▶ _Input data_:
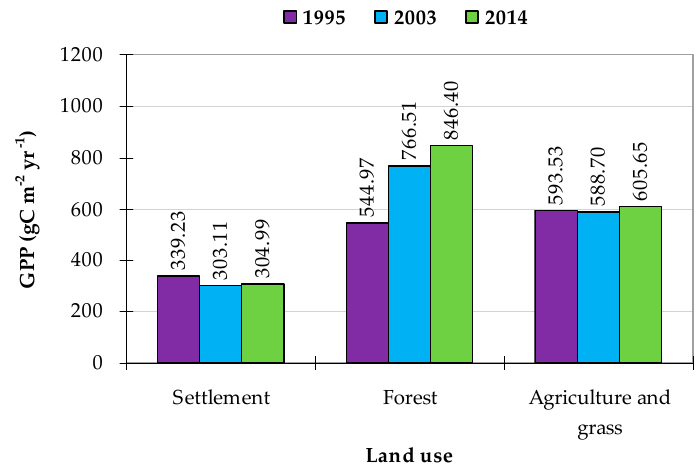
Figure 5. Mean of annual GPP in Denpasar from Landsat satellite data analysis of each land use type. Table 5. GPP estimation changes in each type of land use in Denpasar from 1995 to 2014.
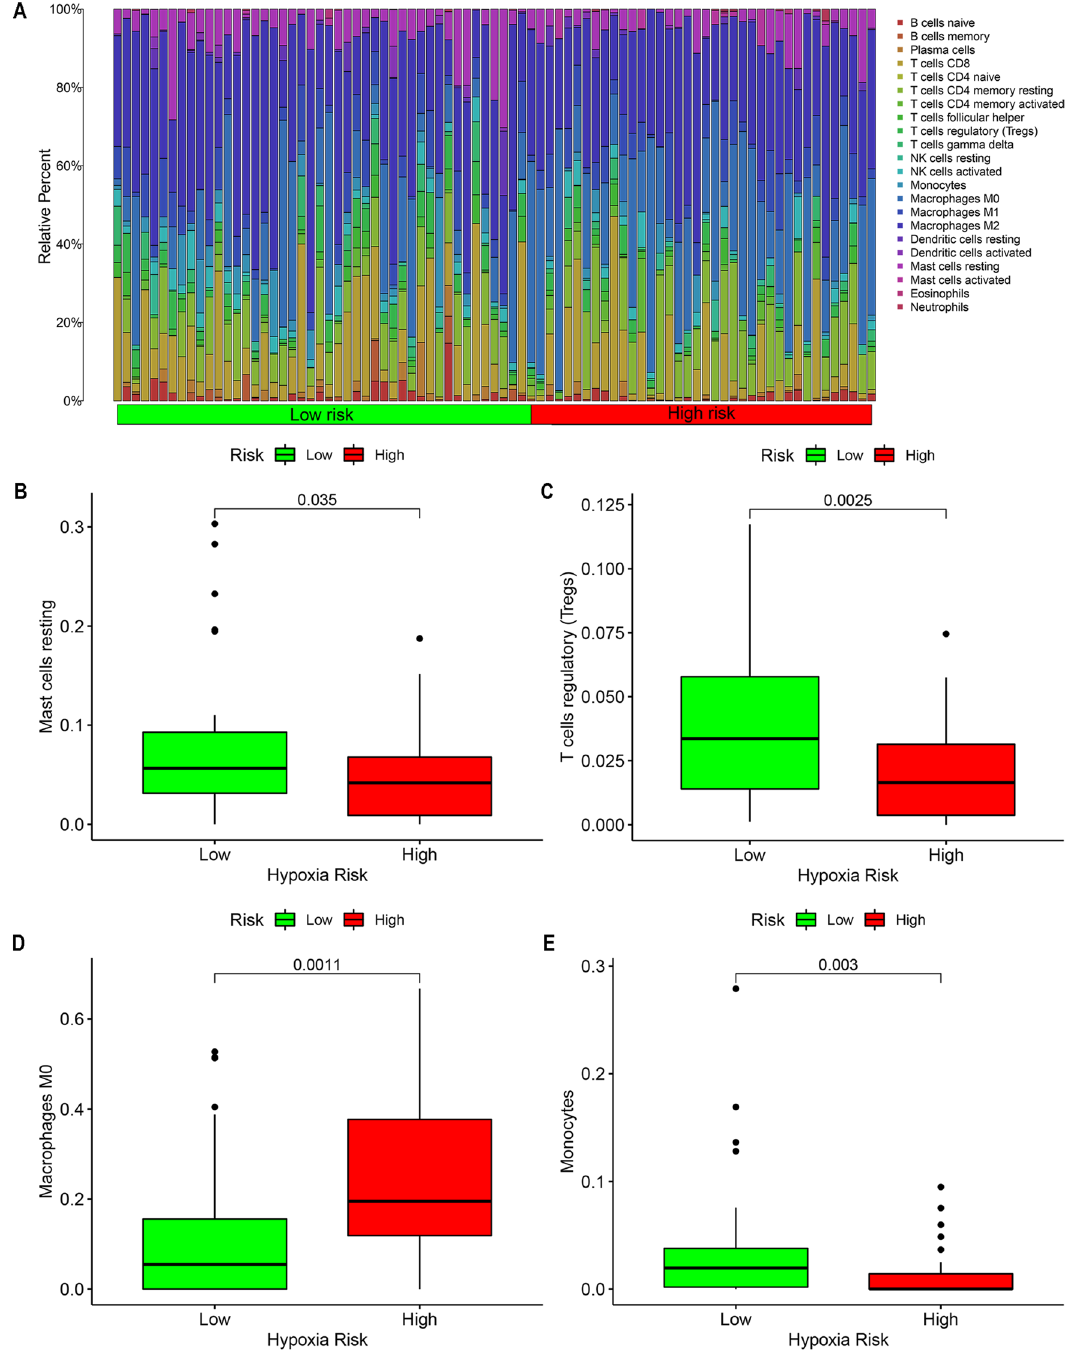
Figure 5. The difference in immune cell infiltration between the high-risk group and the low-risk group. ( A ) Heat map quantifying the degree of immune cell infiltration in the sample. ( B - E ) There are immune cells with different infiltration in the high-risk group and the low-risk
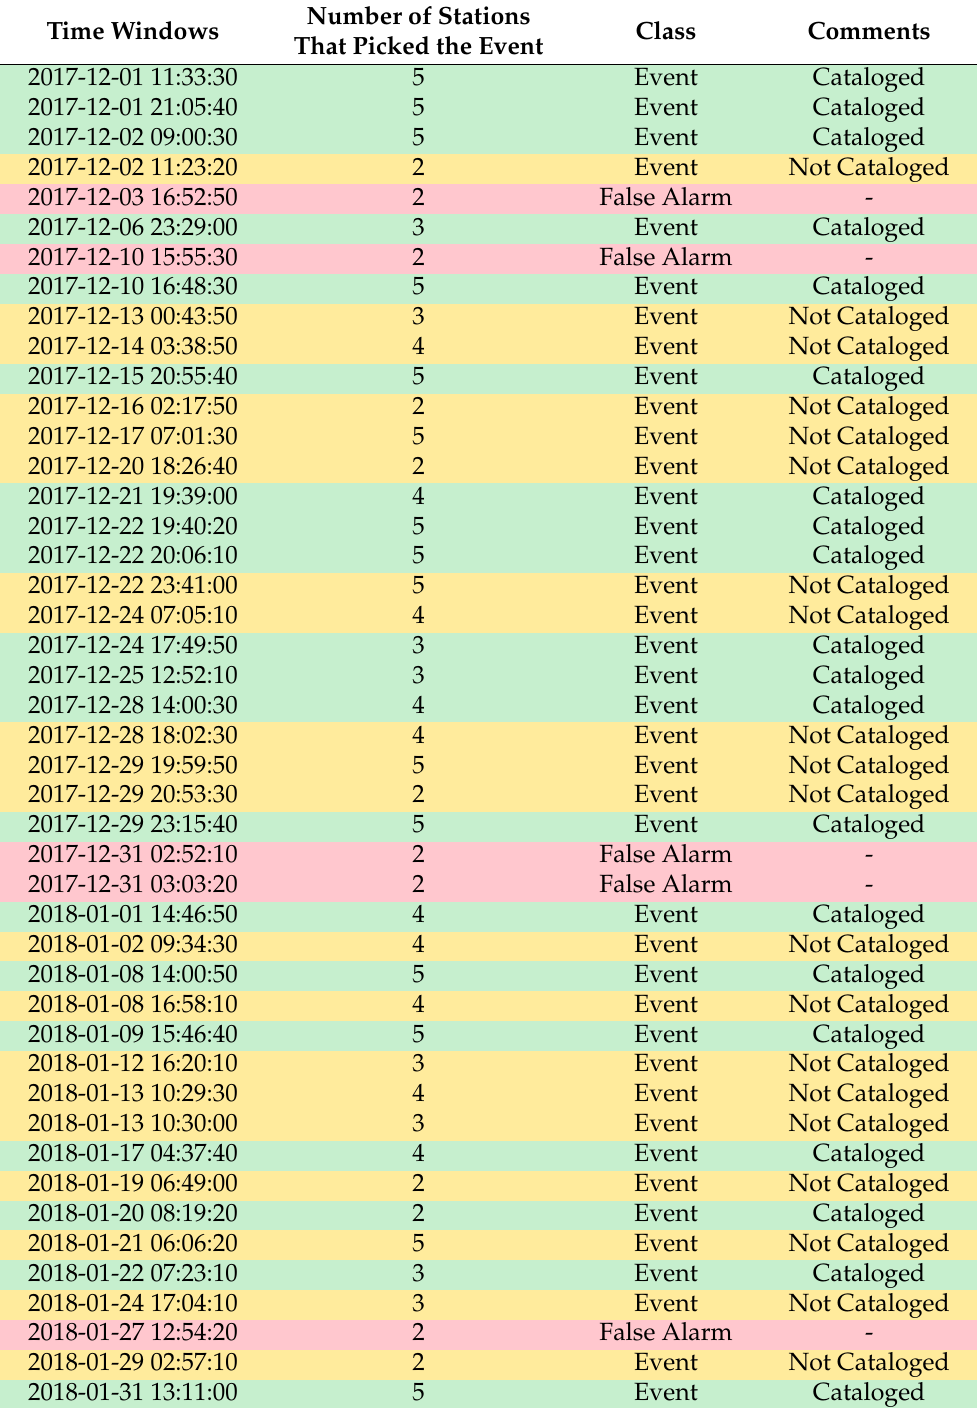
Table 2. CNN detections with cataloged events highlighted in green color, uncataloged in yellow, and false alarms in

--

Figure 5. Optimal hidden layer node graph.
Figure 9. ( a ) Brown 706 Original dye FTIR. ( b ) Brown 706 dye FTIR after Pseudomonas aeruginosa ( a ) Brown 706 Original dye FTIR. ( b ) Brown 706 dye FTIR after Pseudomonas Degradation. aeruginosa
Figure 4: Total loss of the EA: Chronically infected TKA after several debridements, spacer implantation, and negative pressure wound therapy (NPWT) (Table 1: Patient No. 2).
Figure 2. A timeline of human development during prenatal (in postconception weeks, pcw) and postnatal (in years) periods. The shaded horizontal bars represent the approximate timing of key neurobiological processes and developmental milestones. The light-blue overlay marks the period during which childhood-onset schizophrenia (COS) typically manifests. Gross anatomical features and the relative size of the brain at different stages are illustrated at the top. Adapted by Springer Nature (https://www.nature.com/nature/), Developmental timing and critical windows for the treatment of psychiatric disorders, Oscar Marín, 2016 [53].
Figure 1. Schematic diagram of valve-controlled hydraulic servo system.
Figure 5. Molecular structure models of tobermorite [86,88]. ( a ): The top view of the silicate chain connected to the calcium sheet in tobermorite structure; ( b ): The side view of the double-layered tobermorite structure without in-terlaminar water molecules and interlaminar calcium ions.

==

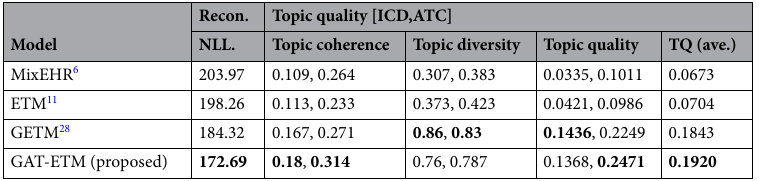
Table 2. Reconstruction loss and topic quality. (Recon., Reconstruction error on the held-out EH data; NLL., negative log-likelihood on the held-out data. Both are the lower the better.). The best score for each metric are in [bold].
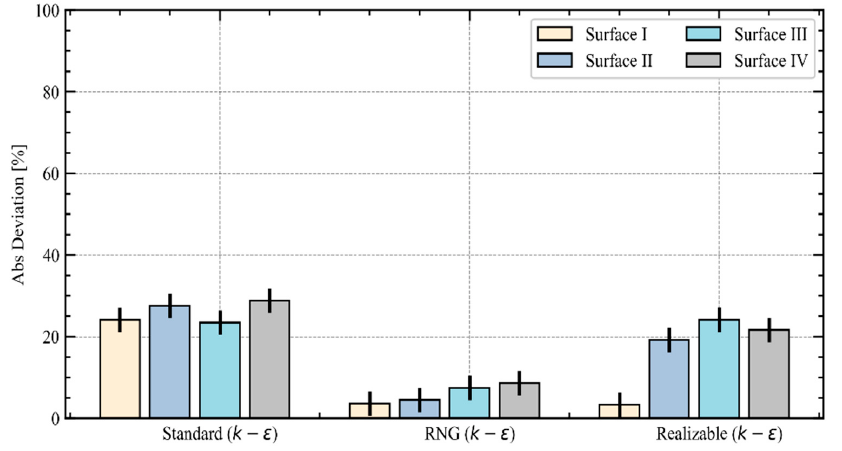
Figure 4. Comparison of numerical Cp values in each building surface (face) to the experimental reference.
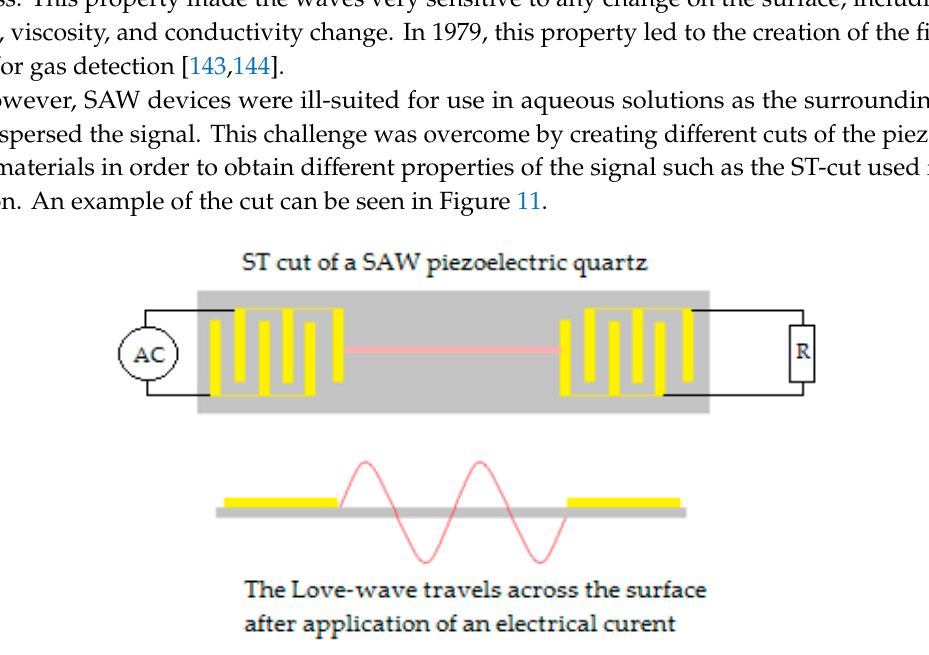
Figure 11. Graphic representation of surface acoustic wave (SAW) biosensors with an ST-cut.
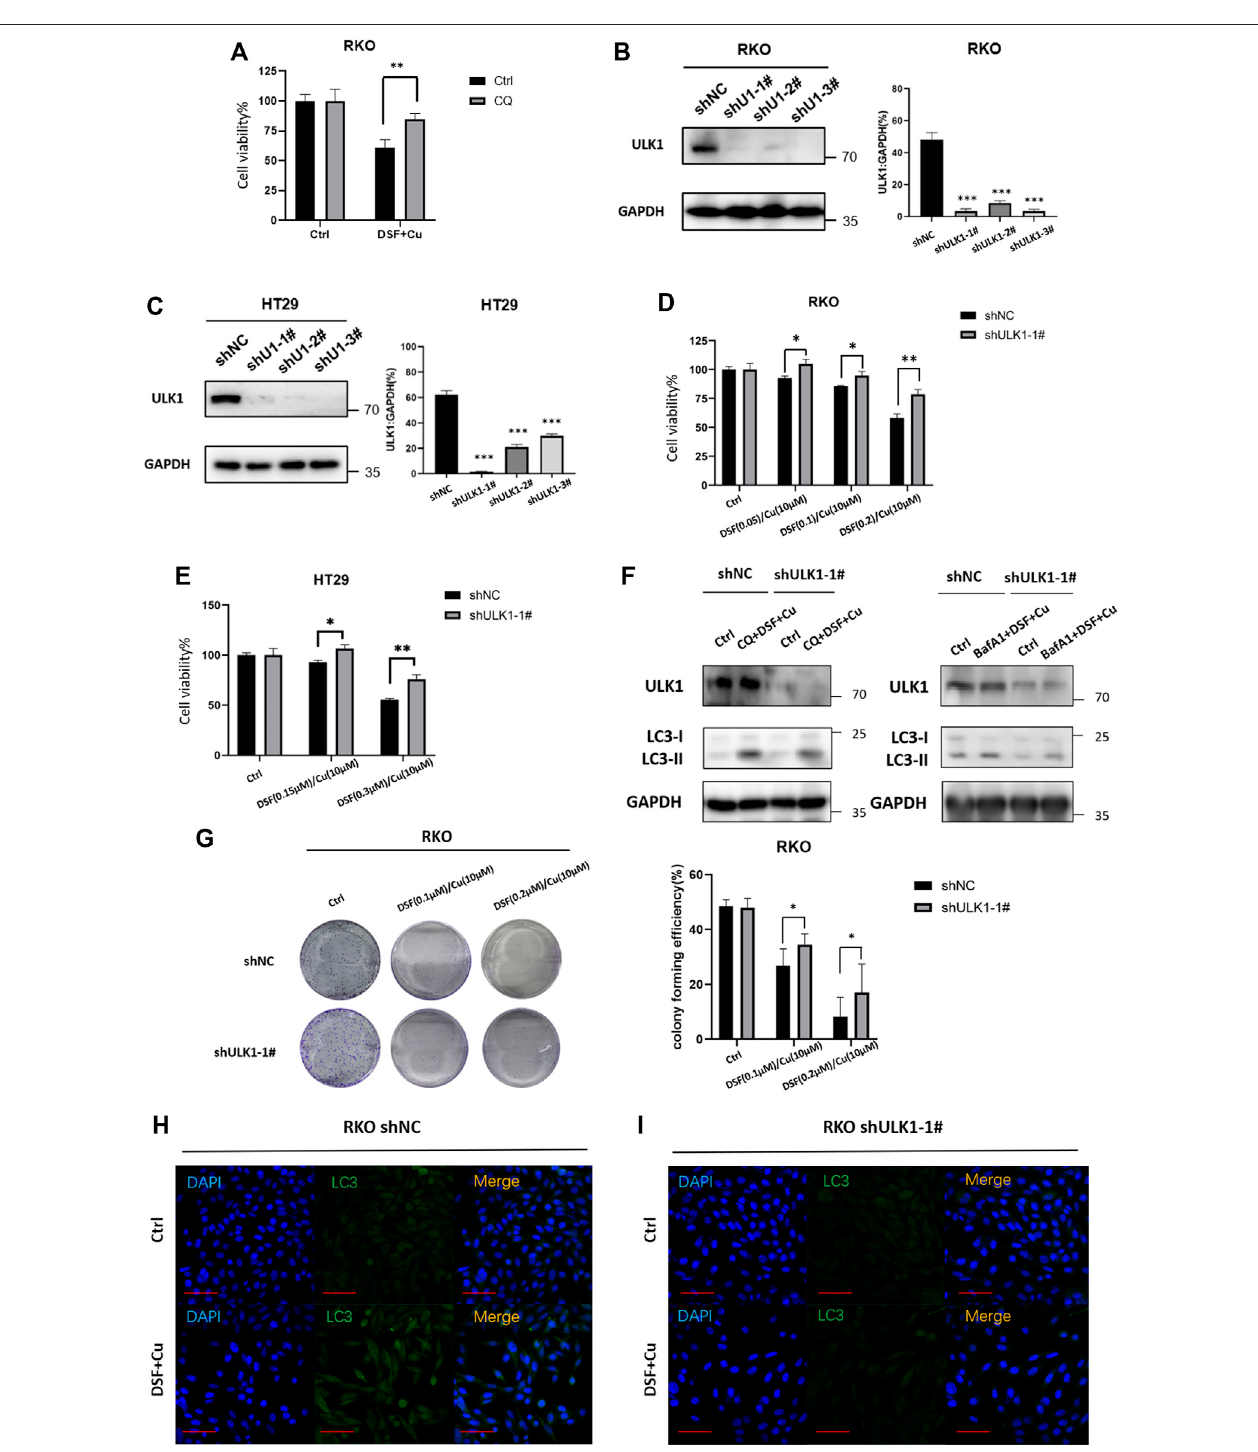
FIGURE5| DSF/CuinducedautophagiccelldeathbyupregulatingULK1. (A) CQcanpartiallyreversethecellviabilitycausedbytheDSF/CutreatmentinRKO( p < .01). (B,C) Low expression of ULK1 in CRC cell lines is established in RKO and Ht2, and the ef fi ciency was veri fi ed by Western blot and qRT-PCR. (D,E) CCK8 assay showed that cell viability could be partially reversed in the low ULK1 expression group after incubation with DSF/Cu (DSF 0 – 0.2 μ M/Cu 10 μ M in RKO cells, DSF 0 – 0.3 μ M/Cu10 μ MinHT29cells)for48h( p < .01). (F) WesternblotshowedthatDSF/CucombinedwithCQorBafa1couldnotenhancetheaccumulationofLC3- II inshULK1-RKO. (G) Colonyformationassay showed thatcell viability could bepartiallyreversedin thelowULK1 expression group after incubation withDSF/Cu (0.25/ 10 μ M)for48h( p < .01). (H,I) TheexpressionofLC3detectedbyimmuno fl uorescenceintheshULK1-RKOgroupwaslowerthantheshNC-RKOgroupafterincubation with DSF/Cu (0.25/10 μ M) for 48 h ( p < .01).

▶ _Exercise directions_: If a line of the data above contains "surface", copy it out.

▶ _Output_:
Figure 4. Comparison of numerical Cp values in each building surface (face) to the experimental reference.
Figure 11. Graphic representation of surface acoustic wave (SAW) biosensors with an ST-cut.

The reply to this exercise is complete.